- _WHAT IS NEEDED_
The entries below should appear again in your reply, word for word.

** RECORDS SHOWN follows **

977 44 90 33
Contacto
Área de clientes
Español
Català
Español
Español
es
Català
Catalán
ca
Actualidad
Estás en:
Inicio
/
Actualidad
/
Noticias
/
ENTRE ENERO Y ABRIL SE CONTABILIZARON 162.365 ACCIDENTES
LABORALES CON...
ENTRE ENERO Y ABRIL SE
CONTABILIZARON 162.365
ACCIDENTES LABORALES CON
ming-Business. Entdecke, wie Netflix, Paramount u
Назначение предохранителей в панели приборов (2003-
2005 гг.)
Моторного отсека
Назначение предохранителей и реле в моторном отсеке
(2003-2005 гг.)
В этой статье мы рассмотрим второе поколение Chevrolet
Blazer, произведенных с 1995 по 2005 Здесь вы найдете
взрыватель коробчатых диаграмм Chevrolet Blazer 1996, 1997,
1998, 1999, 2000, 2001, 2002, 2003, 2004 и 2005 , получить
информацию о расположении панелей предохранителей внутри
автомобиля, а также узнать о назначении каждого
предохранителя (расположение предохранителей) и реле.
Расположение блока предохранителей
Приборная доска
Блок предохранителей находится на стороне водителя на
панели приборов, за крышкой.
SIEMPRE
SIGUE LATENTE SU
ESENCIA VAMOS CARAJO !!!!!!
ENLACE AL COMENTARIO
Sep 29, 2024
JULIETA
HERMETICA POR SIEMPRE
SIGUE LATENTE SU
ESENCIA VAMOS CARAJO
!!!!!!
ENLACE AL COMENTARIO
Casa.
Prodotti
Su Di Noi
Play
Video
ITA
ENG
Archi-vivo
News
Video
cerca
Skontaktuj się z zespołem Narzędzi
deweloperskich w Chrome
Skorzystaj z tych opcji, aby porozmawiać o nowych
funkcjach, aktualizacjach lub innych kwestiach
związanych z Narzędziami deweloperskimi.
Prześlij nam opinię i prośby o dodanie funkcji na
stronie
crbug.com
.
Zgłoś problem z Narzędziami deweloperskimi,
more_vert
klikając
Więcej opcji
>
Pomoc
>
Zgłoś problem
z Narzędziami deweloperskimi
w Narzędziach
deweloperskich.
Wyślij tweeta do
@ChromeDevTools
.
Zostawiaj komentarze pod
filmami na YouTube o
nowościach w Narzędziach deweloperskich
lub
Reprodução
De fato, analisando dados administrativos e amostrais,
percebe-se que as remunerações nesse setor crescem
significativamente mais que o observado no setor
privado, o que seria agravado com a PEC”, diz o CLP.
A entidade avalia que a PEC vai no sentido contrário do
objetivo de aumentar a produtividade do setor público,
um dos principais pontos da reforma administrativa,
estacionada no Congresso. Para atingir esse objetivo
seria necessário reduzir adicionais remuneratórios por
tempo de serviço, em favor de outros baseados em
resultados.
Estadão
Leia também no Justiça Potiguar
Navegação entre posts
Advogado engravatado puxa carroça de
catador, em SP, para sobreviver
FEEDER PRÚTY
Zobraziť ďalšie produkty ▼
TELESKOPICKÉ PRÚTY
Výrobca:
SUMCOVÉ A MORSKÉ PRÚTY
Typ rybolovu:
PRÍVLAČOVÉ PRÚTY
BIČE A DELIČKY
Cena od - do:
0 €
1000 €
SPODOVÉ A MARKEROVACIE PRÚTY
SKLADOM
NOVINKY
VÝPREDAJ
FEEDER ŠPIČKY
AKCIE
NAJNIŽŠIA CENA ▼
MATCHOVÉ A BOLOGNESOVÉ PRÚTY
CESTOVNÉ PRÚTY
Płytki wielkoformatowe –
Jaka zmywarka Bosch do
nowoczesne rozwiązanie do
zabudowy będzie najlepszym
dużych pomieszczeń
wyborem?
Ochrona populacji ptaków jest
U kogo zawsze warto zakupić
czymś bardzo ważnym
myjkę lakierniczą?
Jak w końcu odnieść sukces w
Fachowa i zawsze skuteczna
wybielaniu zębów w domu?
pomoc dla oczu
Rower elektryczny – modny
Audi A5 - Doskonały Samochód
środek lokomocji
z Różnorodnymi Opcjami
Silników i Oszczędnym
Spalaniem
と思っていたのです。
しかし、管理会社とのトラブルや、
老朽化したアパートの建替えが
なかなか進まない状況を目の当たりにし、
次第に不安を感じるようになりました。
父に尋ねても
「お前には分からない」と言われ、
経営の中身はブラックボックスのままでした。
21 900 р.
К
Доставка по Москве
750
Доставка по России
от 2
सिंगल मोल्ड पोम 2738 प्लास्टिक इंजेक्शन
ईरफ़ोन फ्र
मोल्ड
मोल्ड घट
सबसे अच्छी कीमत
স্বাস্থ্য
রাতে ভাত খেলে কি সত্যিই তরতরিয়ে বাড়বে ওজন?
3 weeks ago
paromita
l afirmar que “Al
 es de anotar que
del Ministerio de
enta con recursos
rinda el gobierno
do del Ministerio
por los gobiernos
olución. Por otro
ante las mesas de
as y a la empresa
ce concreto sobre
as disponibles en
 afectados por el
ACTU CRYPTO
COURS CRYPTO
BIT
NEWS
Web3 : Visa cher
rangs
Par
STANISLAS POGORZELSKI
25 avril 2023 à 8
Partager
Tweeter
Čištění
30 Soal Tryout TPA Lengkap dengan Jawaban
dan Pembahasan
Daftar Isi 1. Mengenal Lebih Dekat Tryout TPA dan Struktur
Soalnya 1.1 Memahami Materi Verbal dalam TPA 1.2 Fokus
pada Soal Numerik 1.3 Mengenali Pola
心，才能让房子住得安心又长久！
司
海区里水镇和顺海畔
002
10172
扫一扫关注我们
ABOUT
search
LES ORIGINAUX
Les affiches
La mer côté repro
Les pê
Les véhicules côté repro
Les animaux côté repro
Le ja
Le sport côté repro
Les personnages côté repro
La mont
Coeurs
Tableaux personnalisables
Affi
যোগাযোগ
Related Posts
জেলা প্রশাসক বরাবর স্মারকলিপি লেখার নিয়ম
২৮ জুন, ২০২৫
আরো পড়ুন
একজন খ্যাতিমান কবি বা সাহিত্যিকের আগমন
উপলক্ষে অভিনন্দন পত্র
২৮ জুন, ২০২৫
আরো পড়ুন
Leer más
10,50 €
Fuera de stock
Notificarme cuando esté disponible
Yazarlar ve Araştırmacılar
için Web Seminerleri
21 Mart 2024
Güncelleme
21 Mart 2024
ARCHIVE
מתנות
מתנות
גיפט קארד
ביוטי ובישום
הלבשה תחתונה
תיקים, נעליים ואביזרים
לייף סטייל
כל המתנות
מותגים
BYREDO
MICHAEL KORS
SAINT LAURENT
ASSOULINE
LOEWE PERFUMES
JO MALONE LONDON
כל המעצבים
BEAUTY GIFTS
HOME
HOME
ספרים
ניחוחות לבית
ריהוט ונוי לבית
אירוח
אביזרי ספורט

** End of RECORDS SHOWN **

- _ANSWER AREA_
977 44 90 33
Contacto
Área de clientes
Español
Català
Español
Español
es
Català
Catalán
ca
Actualidad
Estás en:
Inicio
/
Actualidad
/
Noticias
/
ENTRE ENERO Y ABRIL SE CONTABILIZARON 162.365 ACCIDENTES
LABORALES CON...
ENTRE ENERO Y ABRIL SE
CONTABILIZARON 162.365
ACCIDENTES LABORALES CON
ming-Business. Entdecke, wie Netflix, Paramount u
Назначение предохранителей в панели приборов (2003-
2005 гг.)
Моторного отсека
Назначение предохранителей и реле в моторном отсеке
(2003-2005 гг.)
В этой статье мы рассмотрим второе поколение Chevrolet
Blazer, произведенных с 1995 по 2005 Здесь вы найдете
взрыватель коробчатых диаграмм Chevrolet Blazer 1996, 1997,
1998, 1999, 2000, 2001, 2002, 2003, 2004 и 2005 , получить
информацию о расположении панелей предохранителей внутри
автомобиля, а также узнать о назначении каждого
предохранителя (расположение предохранителей) и реле.
Расположение блока предохранителей
Приборная доска
Блок предохранителей находится на стороне водителя на
панели приборов, за крышкой.
SIEMPRE
SIGUE LATENTE SU
ESENCIA VAMOS CARAJO !!!!!!
ENLACE AL COMENTARIO
Sep 29, 2024
JULIETA
HERMETICA POR SIEMPRE
SIGUE LATENTE SU
ESENCIA VAMOS CARAJO
!!!!!!
ENLACE AL COMENTARIO
Casa.
Prodotti
Su Di Noi
Play
Video
ITA
ENG
Archi-vivo
News
Video
cerca
Skontaktuj się z zespołem Narzędzi
deweloperskich w Chrome
Skorzystaj z tych opcji, aby porozmawiać o nowych
funkcjach, aktualizacjach lub innych kwestiach
związanych z Narzędziami deweloperskimi.
Prześlij nam opinię i prośby o dodanie funkcji na
stronie
crbug.com
.
Zgłoś problem z Narzędziami deweloperskimi,
more_vert
klikając
Więcej opcji
>
Pomoc
>
Zgłoś problem
z Narzędziami deweloperskimi
w Narzędziach
deweloperskich.
Wyślij tweeta do
@ChromeDevTools
.
Zostawiaj komentarze pod
filmami na YouTube o
nowościach w Narzędziach deweloperskich
lub
Reprodução
De fato, analisando dados administrativos e amostrais,
percebe-se que as remunerações nesse setor crescem
significativamente mais que o observado no setor
privado, o que seria agravado com a PEC”, diz o CLP.
A entidade avalia que a PEC vai no sentido contrário do
objetivo de aumentar a produtividade do setor público,
um dos principais pontos da reforma administrativa,
estacionada no Congresso. Para atingir esse objetivo
seria necessário reduzir adicionais remuneratórios por
tempo de serviço, em favor de outros baseados em
resultados.
Estadão
Leia também no Justiça Potiguar
Navegação entre posts
Advogado engravatado puxa carroça de
catador, em SP, para sobreviver
FEEDER PRÚTY
Zobraziť ďalšie produkty ▼
TELESKOPICKÉ PRÚTY
Výrobca:
SUMCOVÉ A MORSKÉ PRÚTY
Typ rybolovu:
PRÍVLAČOVÉ PRÚTY
BIČE A DELIČKY
Cena od - do:
0 €
1000 €
SPODOVÉ A MARKEROVACIE PRÚTY
SKLADOM
NOVINKY
VÝPREDAJ
FEEDER ŠPIČKY
AKCIE
NAJNIŽŠIA CENA ▼
MATCHOVÉ A BOLOGNESOVÉ PRÚTY
CESTOVNÉ PRÚTY
Płytki wielkoformatowe –
Jaka zmywarka Bosch do
nowoczesne rozwiązanie do
zabudowy będzie najlepszym
dużych pomieszczeń
wyborem?
Ochrona populacji ptaków jest
U kogo zawsze warto zakupić
czymś bardzo ważnym
myjkę lakierniczą?
Jak w końcu odnieść sukces w
Fachowa i zawsze skuteczna
wybielaniu zębów w domu?
pomoc dla oczu
Rower elektryczny – modny
Audi A5 - Doskonały Samochód
środek lokomocji
z Różnorodnymi Opcjami
Silników i Oszczędnym
Spalaniem
と思っていたのです。
しかし、管理会社とのトラブルや、
老朽化したアパートの建替えが
なかなか進まない状況を目の当たりにし、
次第に不安を感じるようになりました。
父に尋ねても
「お前には分からない」と言われ、
経営の中身はブラックボックスのままでした。
21 900 р.
К
Доставка по Москве
750
Доставка по России
от 2
सिंगल मोल्ड पोम 2738 प्लास्टिक इंजेक्शन
ईरफ़ोन फ्र
मोल्ड
मोल्ड घट
सबसे अच्छी कीमत
স্বাস্থ্য
রাতে ভাত খেলে কি সত্যিই তরতরিয়ে বাড়বে ওজন?
3 weeks ago
paromita
l afirmar que “Al
 es de anotar que
del Ministerio de
enta con recursos
rinda el gobierno
do del Ministerio
por los gobiernos
olución. Por otro
ante las mesas de
as y a la empresa
ce concreto sobre
as disponibles en
 afectados por el
ACTU CRYPTO
COURS CRYPTO
BIT
NEWS
Web3 : Visa cher
rangs
Par
STANISLAS POGORZELSKI
25 avril 2023 à 8
Partager
Tweeter
Čištění
30 Soal Tryout TPA Lengkap dengan Jawaban
dan Pembahasan
Daftar Isi 1. Mengenal Lebih Dekat Tryout TPA dan Struktur
Soalnya 1.1 Memahami Materi Verbal dalam TPA 1.2 Fokus
pada Soal Numerik 1.3 Mengenali Pola
心，才能让房子住得安心又长久！
司
海区里水镇和顺海畔
002
10172
扫一扫关注我们
ABOUT
search
LES ORIGINAUX
Les affiches
La mer côté repro
Les pê
Les véhicules côté repro
Les animaux côté repro
Le ja
Le sport côté repro
Les personnages côté repro
La mont
Coeurs
Tableaux personnalisables
Affi
যোগাযোগ
Related Posts
জেলা প্রশাসক বরাবর স্মারকলিপি লেখার নিয়ম
২৮ জুন, ২০২৫
আরো পড়ুন
একজন খ্যাতিমান কবি বা সাহিত্যিকের আগমন
উপলক্ষে অভিনন্দন পত্র
২৮ জুন, ২০২৫
আরো পড়ুন
Leer más
10,50 €
Fuera de stock
Notificarme cuando esté disponible
Yazarlar ve Araştırmacılar
için Web Seminerleri
21 Mart 2024
Güncelleme
21 Mart 2024
ARCHIVE
מתנות
מתנות
גיפט קארד
ביוטי ובישום
הלבשה תחתונה
תיקים, נעליים ואביזרים
לייף סטייל
כל המתנות
מותגים
BYREDO
MICHAEL KORS
SAINT LAURENT
ASSOULINE
LOEWE PERFUMES
JO MALONE LONDON
כל המעצבים
BEAUTY GIFTS
HOME
HOME
ספרים
ניחוחות לבית
ריהוט ונוי לבית
אירוח
אביזרי ספורט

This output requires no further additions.